TASK DETAILS: Filter the records below and copy out every line that contains the string "spiaggia". Treat uppercase and lowercase letters as distinct when matching.

SUPPLIED DATA:
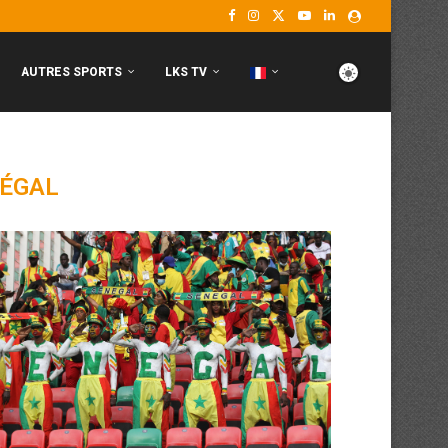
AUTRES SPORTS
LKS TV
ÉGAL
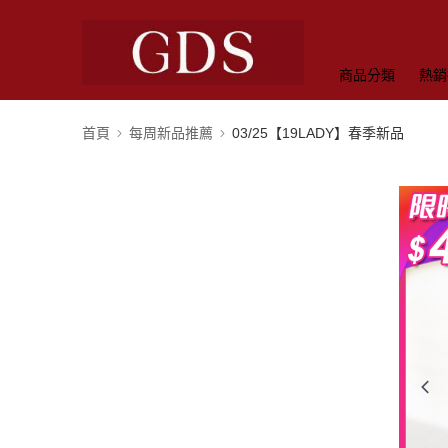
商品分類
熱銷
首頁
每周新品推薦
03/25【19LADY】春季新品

--

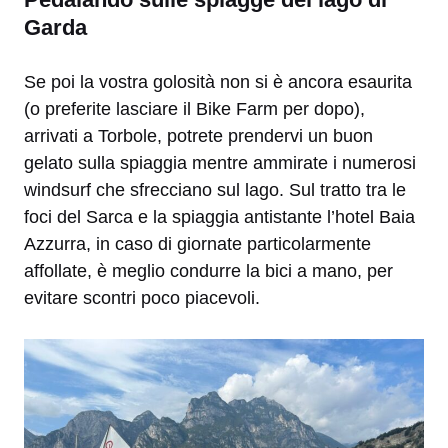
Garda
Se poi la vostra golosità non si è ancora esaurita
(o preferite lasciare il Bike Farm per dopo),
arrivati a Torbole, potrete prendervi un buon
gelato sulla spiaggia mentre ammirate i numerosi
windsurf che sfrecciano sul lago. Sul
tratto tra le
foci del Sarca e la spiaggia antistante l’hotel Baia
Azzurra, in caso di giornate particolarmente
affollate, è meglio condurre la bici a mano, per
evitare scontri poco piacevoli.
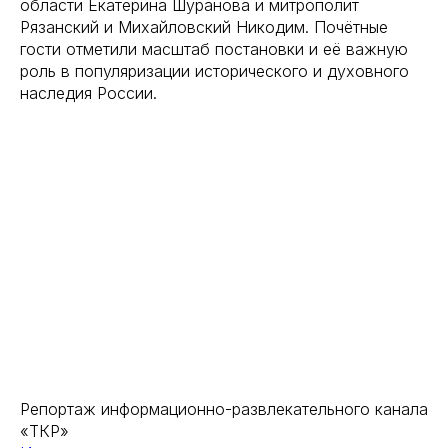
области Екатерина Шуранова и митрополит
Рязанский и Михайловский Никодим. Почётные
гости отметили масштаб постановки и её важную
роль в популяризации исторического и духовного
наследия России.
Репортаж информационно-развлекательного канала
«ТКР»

==

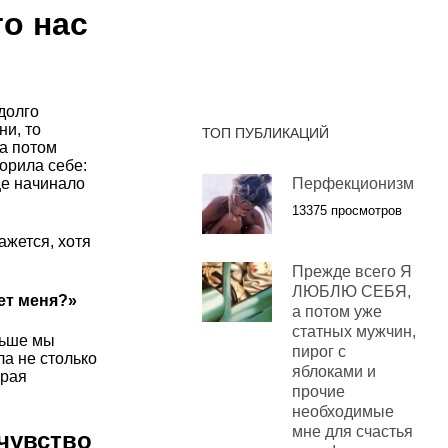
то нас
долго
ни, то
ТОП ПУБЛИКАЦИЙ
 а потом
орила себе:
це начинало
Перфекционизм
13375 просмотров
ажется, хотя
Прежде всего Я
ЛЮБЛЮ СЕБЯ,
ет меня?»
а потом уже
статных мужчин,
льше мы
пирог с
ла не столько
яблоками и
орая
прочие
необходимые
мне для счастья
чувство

SOLUTION FOR THIS TASK:
gelato sulla spiaggia mentre ammirate i numerosi
foci del Sarca e la spiaggia antistante l’hotel Baia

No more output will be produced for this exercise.